Outcome data will be analysed as continuous when possible. In cases where there are missing data or insufficient data to perform meta-analysis, we will attempt to contact the study authors. The mean difference (MD) or standardised mean difference (SMD) in outcome between the intervention and control group will be calculated with 95% confidence intervals (CI) (Deeks 2011).
Unit of analysis issues
In parallel-group randomised controlled trials, the individual patient will be considered as the unit of analysis. If we include cross-over randomised controlled trials, both periods will be analysed, separated by periods, and altogether. If we include cluster-randomised trials, the unit of analysis will be the group.
Dealing with missing data
Authors will be contacted by email if the primary studies do not report the outcome measures of interest, or do not describe randomisation, or do not describe intention-to-treat analysis or have any other missing data, detected by AJG and VS or SV. If no answer is obtained from authors, the findings will be presented and discussed in the main text.
Assessment of heterogeneity
We will assess clinical heterogeneity using the I2 statistic (Higgins 2002; Higgins 2003) to quantify inconsistency across trial conditions and its impact on the meta-analysis. We will also assess the percentage of the variability in effect estimates which is due to the condition rather than sampling error, determined by the Chi2 test. Ideally an inverse variable fixed-effect model will be used to estimate the overall direction, size and consistency of an effect from exercise immediately post-programme. If considerable (I2 > 50%) or substantial clinical heterogeneity (I2 > 75%) is confirmed, we will apply a random-effects model or separate fixed-effect model calculation to estimate an effect from exercise for subgroup (see below) (Deeks 2011).
Assessment of reporting biases
If there are ≥10 included studies, a funnel plot test for asymmetry will be conducted to assess for any evidence of reporting bias.
Where there are sufficient data and consistent or comparable outcomes, we will perform a meta-analysis using an inverse variable fixed-effect model to estimate the overall direction, size and consistency of an effect from exercise immediately post-programme. For other types of data, likely to arise from secondary outcomes, findings from individual studies will be described or presented in tabular form. We also plan to create a 'Summary of findings' table using the methods and recommendations described in Section 8.5 and Section 12 of the Cochrane Handbook for Systematic Reviews of Interventions (Higgins 2011b) using the GRADEpro software.

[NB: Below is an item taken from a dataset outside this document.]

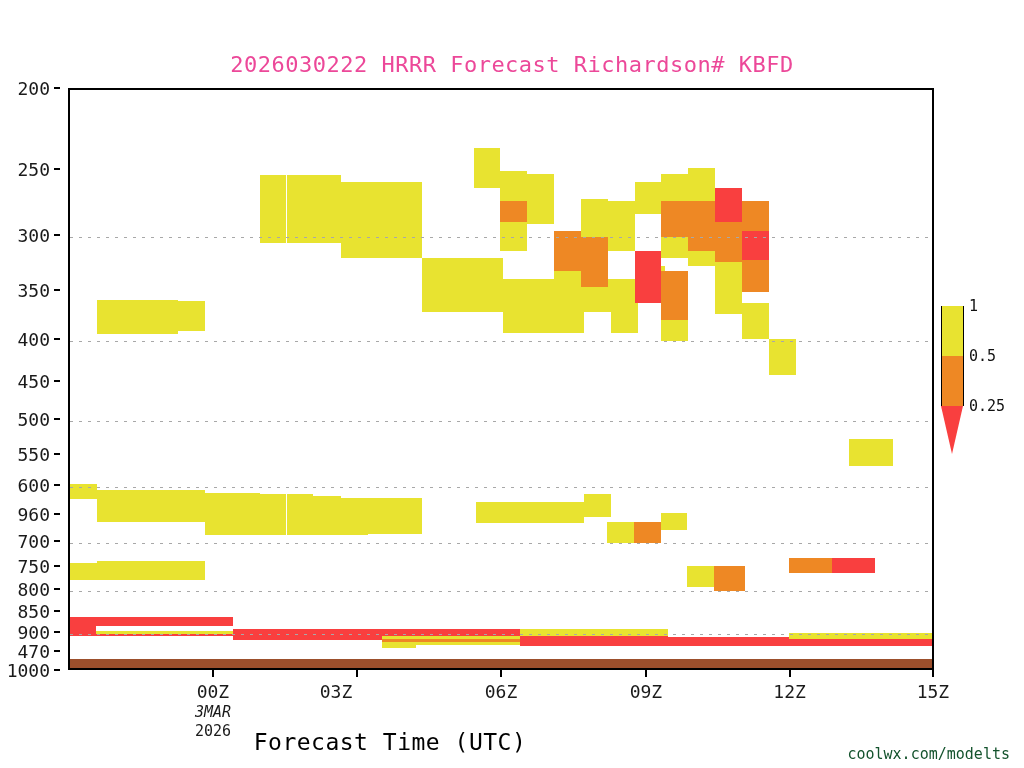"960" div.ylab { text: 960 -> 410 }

Subgroup analysis and investigation of heterogeneity
Where sufficient data are available, we will use descriptive comparisons to consider differences in effect between subgroups according to the following participant characteristics: type of cancer (lung, pancreatic, etc.); stage of cachexia (pre-cachexia, cachexia, refractory cachexia Fearon 2011), and intervention characteristics; type of exercise (aerobic, resistance, combined), intensity of exercise (light, moderate, high).
Where sufficient data are available, we will perform a sensitivity analysis to consider the difference in pooled effect when studies at high or unclear risk of bias, or those with substantial (>20%) missing data, are omitted from analyses. We will present findings in tabular format.